What you are asked to do >> The tail of the records, from the line containing "ring pip: (209, 214)" through the final line, should be printed exactly and on its own.

Stored items from a collection >>
-.-.-

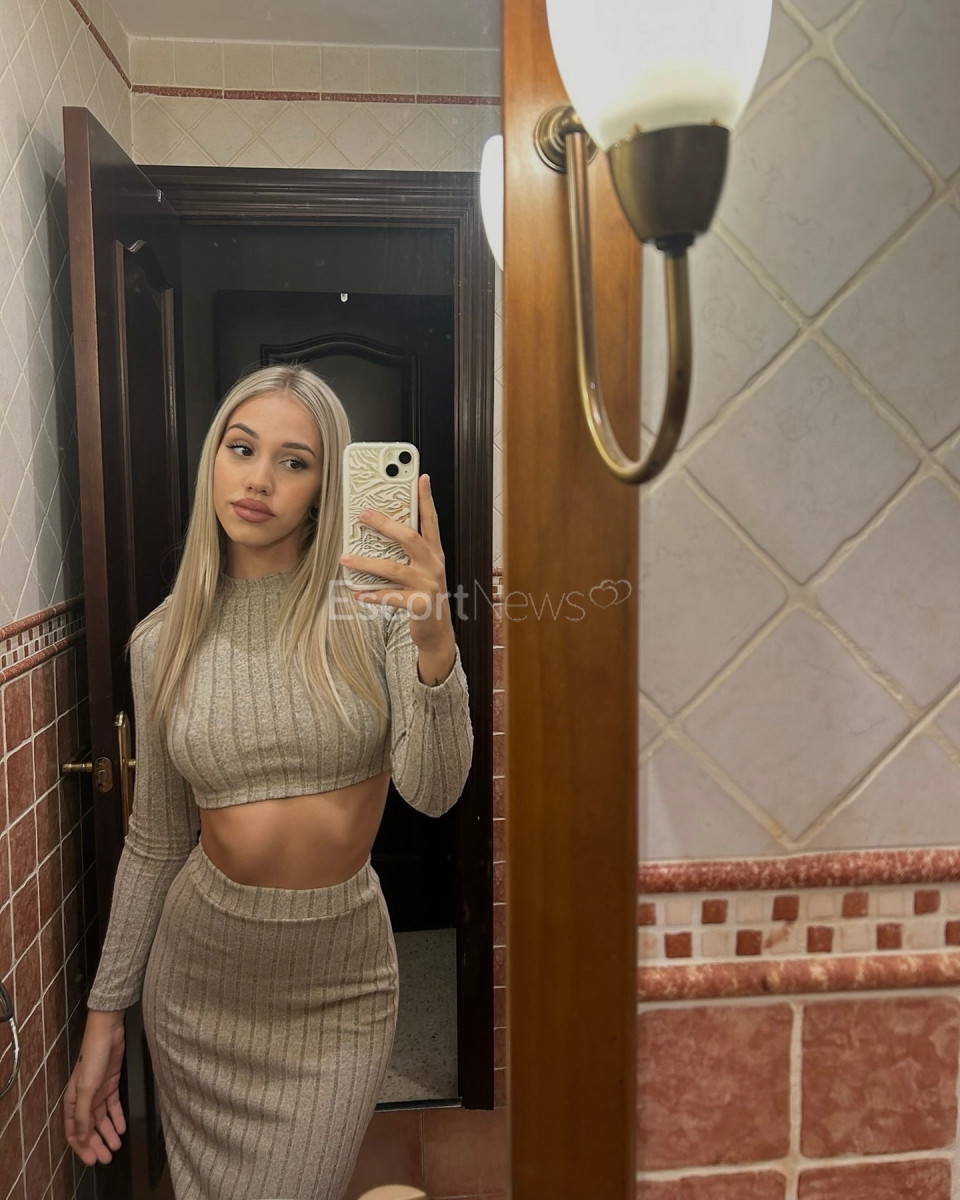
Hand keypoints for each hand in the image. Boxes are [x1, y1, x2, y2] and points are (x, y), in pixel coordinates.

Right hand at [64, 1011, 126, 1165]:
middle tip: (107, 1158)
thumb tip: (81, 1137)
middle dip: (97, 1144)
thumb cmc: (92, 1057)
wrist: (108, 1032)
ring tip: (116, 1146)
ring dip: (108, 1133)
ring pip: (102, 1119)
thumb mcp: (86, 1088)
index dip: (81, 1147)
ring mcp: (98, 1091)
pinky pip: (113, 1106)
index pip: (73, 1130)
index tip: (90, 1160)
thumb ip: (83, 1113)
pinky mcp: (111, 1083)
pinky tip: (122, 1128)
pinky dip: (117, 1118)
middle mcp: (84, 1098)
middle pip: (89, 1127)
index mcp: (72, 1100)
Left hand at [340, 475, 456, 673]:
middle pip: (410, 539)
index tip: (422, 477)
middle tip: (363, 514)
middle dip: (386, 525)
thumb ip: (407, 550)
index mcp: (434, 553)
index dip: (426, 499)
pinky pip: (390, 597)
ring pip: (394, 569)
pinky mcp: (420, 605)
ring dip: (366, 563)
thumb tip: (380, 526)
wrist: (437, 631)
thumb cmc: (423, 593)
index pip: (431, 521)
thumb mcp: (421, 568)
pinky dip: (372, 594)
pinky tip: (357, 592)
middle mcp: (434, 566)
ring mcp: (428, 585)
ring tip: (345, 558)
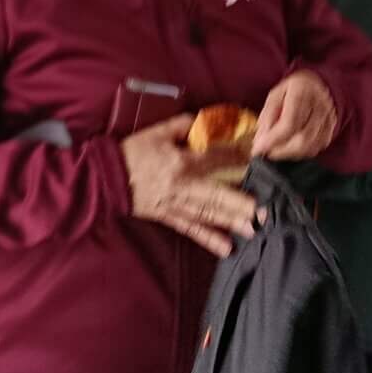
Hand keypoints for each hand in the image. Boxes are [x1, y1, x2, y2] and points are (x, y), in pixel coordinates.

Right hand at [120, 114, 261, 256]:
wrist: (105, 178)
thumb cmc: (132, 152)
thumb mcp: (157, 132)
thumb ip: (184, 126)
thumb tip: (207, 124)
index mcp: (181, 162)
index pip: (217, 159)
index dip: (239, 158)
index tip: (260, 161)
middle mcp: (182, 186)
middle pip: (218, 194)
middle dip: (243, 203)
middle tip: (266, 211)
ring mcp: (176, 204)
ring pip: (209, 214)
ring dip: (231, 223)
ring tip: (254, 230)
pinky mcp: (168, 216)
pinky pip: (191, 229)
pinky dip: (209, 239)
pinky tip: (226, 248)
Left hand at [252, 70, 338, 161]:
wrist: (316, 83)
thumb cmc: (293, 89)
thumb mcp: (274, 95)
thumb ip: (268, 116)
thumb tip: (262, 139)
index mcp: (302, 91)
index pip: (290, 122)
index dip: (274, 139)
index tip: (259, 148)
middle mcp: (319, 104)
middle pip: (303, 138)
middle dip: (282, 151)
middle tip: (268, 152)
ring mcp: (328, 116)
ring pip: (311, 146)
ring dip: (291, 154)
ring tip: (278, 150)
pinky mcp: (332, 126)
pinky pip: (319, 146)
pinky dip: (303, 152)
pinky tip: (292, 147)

-.-.-

Answer >>
ring pip: (209, 214)
ring dip: (231, 223)
ring tip: (254, 230)
pinky mcp: (168, 216)
pinky pip: (191, 229)
pinky dip: (209, 239)
pinky tip: (226, 248)
Left hand at [252, 70, 338, 161]:
wrist: (316, 83)
thumb cmc: (293, 89)
thumb mcp: (274, 95)
thumb ip: (268, 116)
thumb tip: (262, 139)
index mcp: (302, 91)
index pip: (290, 122)
index dip: (274, 139)
index tip: (259, 148)
middle mcp: (319, 104)
middle pip: (303, 138)
middle dip: (282, 151)
middle tip: (268, 152)
ring mcp: (328, 116)
ring pip: (311, 146)
ring dip: (291, 154)
ring tip: (278, 150)
pinky mcp: (332, 126)
pinky pip: (319, 146)
pinky dip: (303, 152)
pinky tip: (292, 147)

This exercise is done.